課題内容
以下の生理不順に関する文章のうち、「1.そもそも生理不順とは」で始まり「周期は正常であるといえます。」に至るまでの部分を、一字一句変えずに書き写してください。

原文
^^^^

1.そもそも生理不順とは
「生理不順」を正しく理解していますか。 ちょっとしたきっかけで遅れることがある生理ですが、「生理不順」と呼ばれるのは、どの程度のずれからなのでしょうか。 まずは、生理不順の定義について簡単に説明します。
正常な生理と生理不順
生理不順かどうかを判断するのにかかせないのが、生理周期です。 生理周期は、「前の生理が始まった日から、次の生理が始まる前日までの日数」で表します。 ポイントは、生理が終わった日ではなく始まった日から数えるという点です。
この生理周期が25~38日の間に入っていれば、問題ないとされています。 つまり、生理周期は正常であるといえます。
しかし、生理周期が24日以下だったり39日以上の場合は、生理不順と呼ばれます。
正常な生理
生理周期が25~38日
正常ではない生理(生理不順)
生理周期が24日以下、または39日以上
2.生理不順にも種類がある
ひと口に「生理不順」と言っても、生理不順にはいくつかの種類があります。
頻発月経
生理周期が24日以下の場合
稀発月経
生理周期が39日以上の場合
過長月経
生理期間が8日以上続く場合
過短月経
生理期間が2日以内で終わる場合
2. 生理不順と関係する、体の不調や病気
生理不順の根本的な原因は女性ホルモンの乱れにあり、疲労やストレスなどが原因になるケースが多いのですが、病気が原因になっていることもあるのです。 続いては、生理不順と関係する、体の不調や病気について見ていきましょう。
3.卵巣機能不全の疑い
卵巣機能不全とは卵巣の機能が低下して、 女性ホルモンのバランスが乱れ、卵胞の成長が悪くなったり、排卵が遅れたりして、生理不順を起こすこともある病気です。

^^^^

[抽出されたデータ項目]
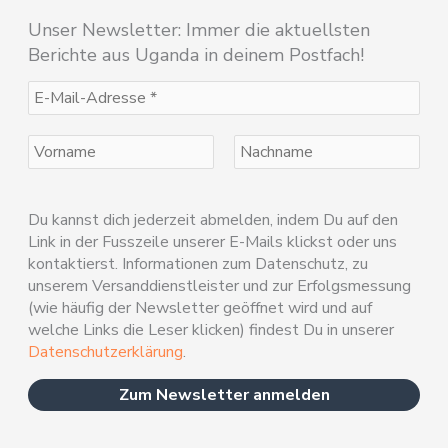
Unser Newsletter: Immer die aktuellsten
Berichte aus Uganda in deinem Postfach!
Du kannst dich jederzeit abmelden, indem Du auf den
Link in der Fusszeile unserer E-Mails klickst oder uns
kontaktierst. Informationen zum Datenschutz, zu
unserem Versanddienstleister und zur Erfolgsmessung
(wie häufig der Newsletter geöffnet wird und auf
welche Links die Leser klicken) findest Du in unserer
Datenschutzerklärung
.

^^^^

本課題の解答
1.そもそも生理不順とは
「生理不順」を正しく理解していますか。 ちょっとしたきっかけで遅れることがある生理ですが、「生理不順」と呼ばれるのは、どの程度のずれからなのでしょうか。 まずは、生理不順の定義について簡単に説明します。
正常な生理と生理不順
生理不順かどうかを判断するのにかかせないのが、生理周期です。 生理周期は、「前の生理が始まった日から、次の生理が始まる前日までの日数」で表します。 ポイントは、生理が終わった日ではなく始まった日から数えるという点です。
この生理周期が25~38日の間に入っていれば、問題ないとされています。 つまり、生理周期は正常であるといえます。